Reste des lectures plus pragmatiques. Celles-ci, aussi insolites qu’elles paraissent, reçoivent pourtant un certain nombre de suffrages. A l’annonce des nominations, et notamment celle de Mohammed kabbaj, des observateurs avertis en ont fait une lecture plus cynique. « C’est beaucoup plus trivial que tout cela », assure ce proche du premier cercle. « Au cabinet royal, le sureffectif est patent. Le départ de Kabbaj va libérer un bureau et de la place pour les nouveaux venus ». Car dans les couloirs du palais, ils sont un certain nombre de jeunes membres de l’entourage à ne pas avoir d’espace de travail.

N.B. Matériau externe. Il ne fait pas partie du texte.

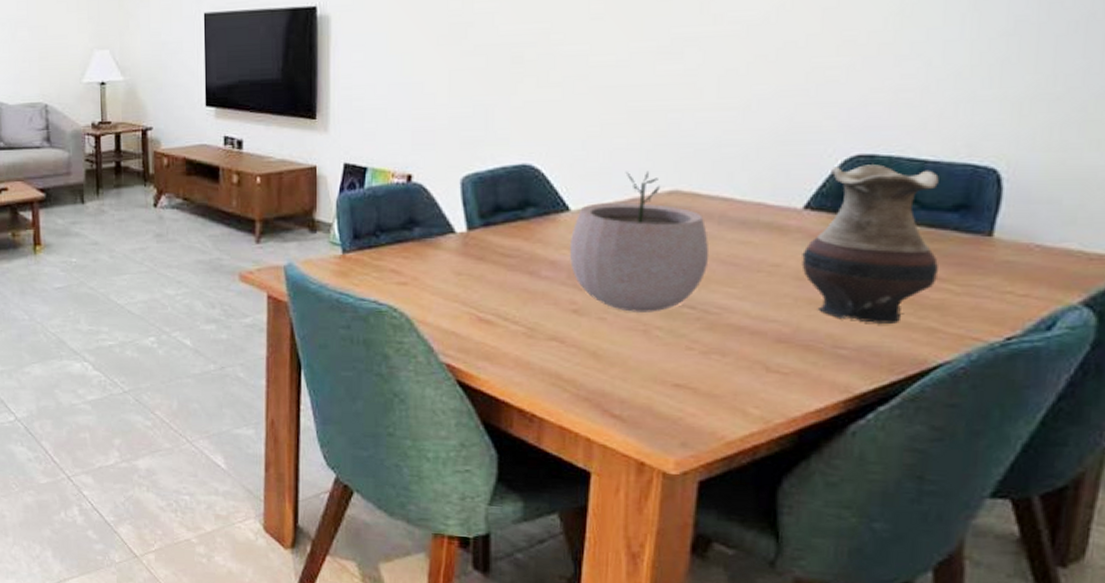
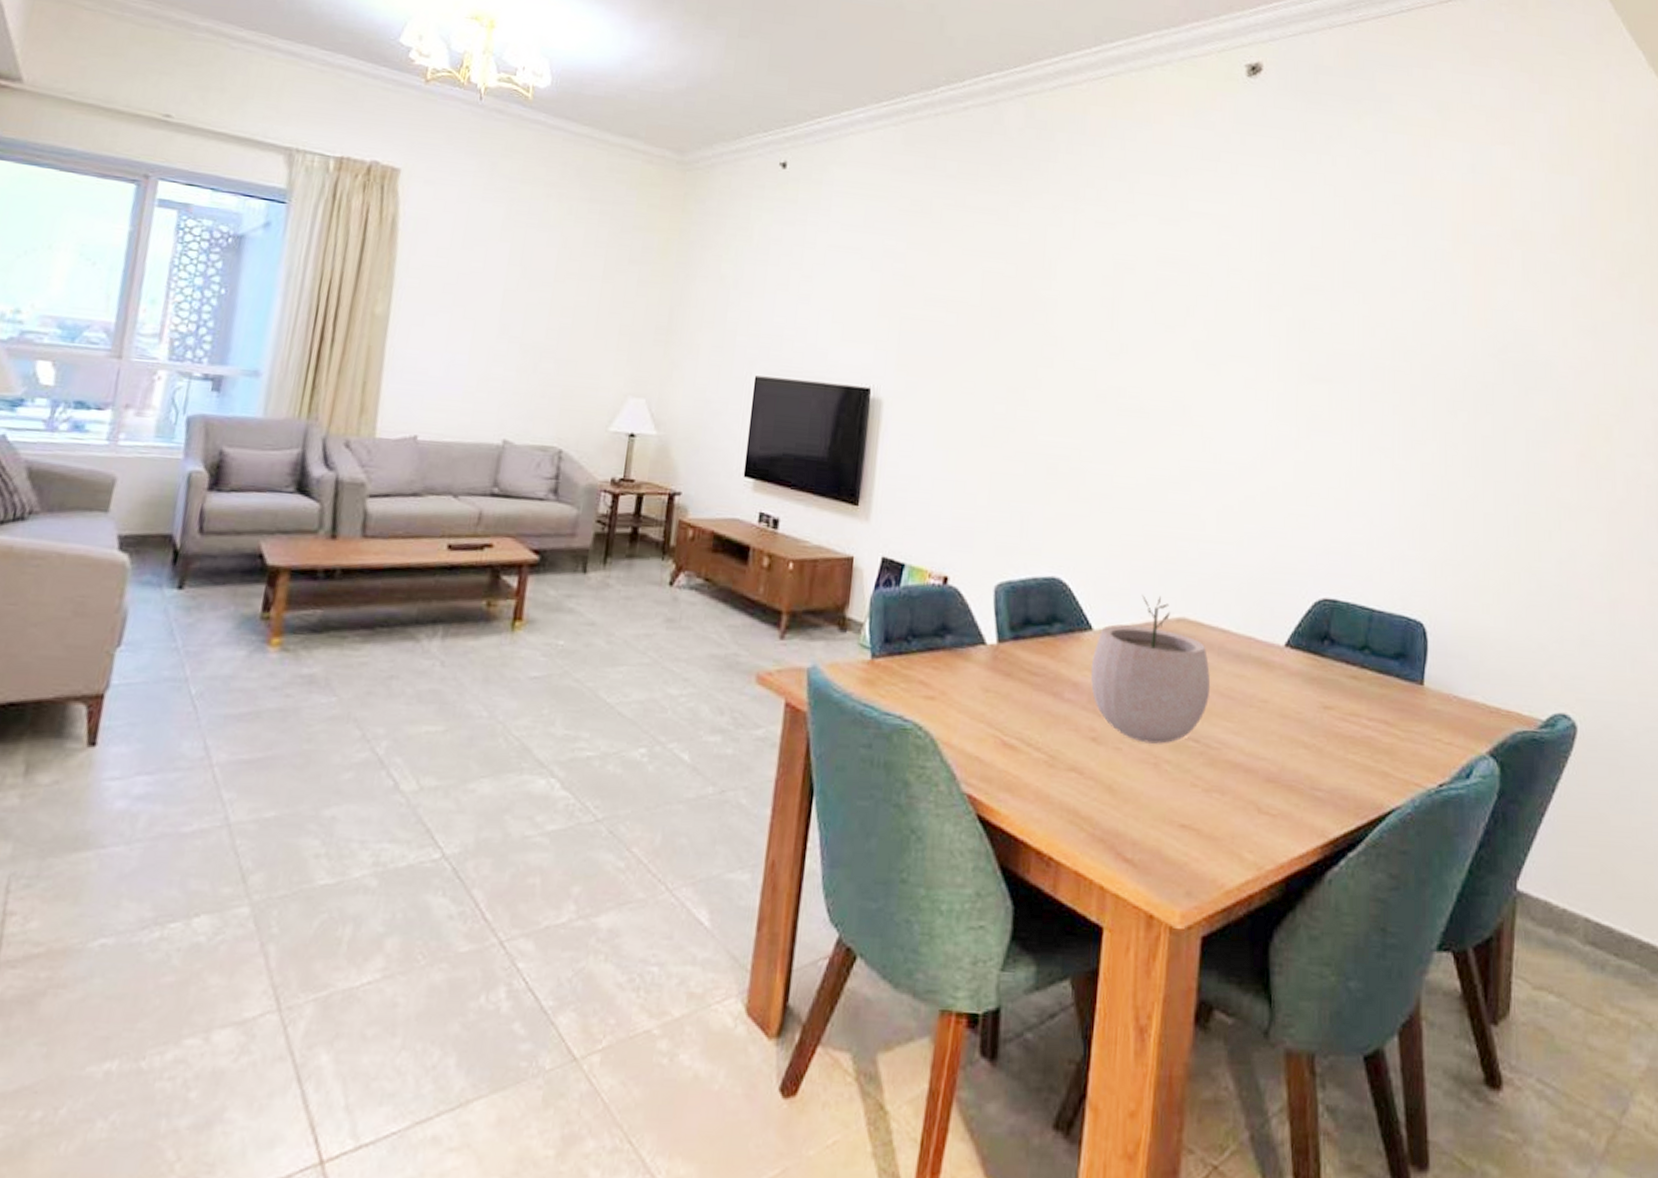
vase: present [801,164,939,323] -> none [1284,608,1386,766]

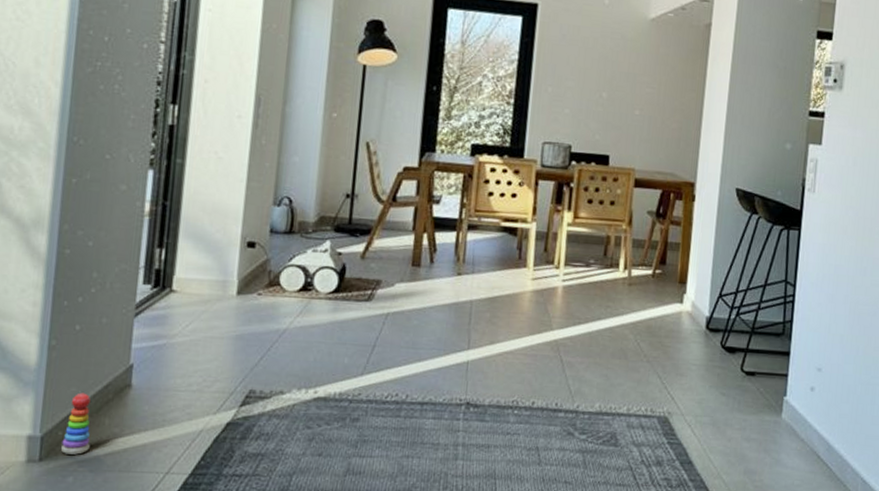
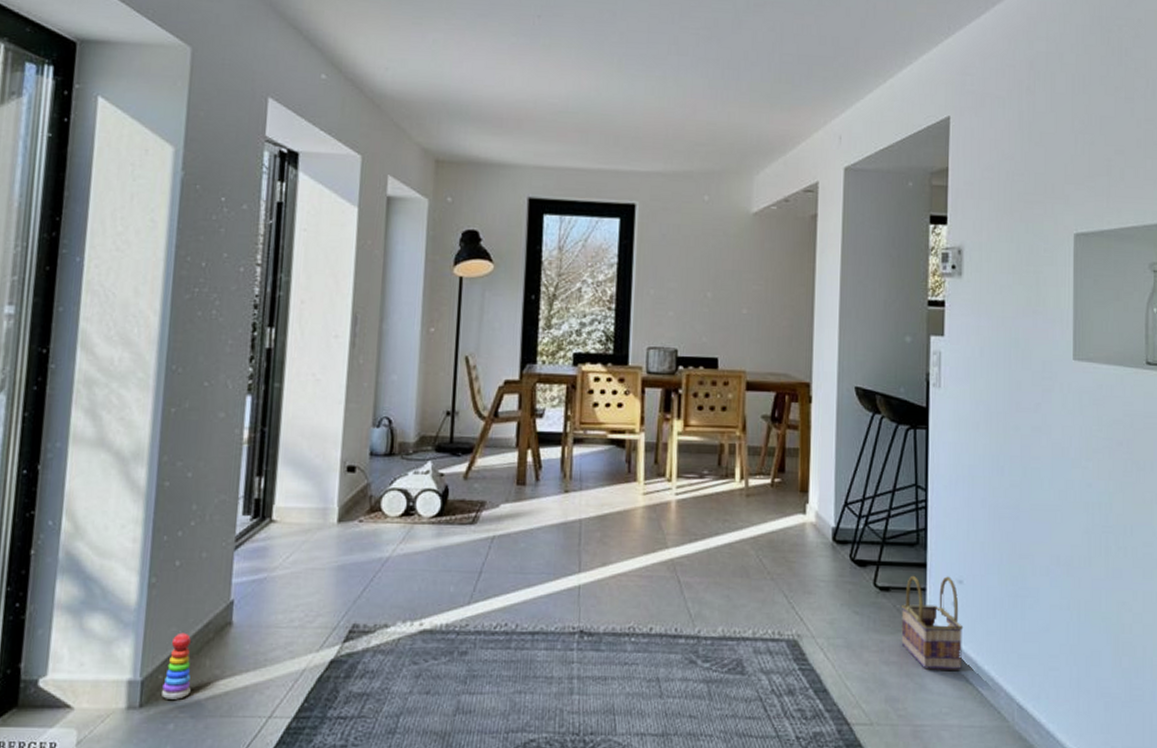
basket: none [762,362,819,448] -> present [900,575,964,670]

Reste le cas El Himma, le ministre délégué à l’Intérieur doit observer ce remue-ménage avec circonspection. En cas d’échec de l’ingénierie du Makhzen version Chraïbi, il pourrait revenir en force. Le Makhzen est versatile et ce n’est pas lui qui contredira cette assertion. En six ans de règne, 4 ministres de l’Intérieur se sont succédé, autant de walis pour Casablanca. La vision n’est pas claire. Elle repose sur ce postulat distillé par ce fin connaisseur du makhzen : « je change donc je suis ».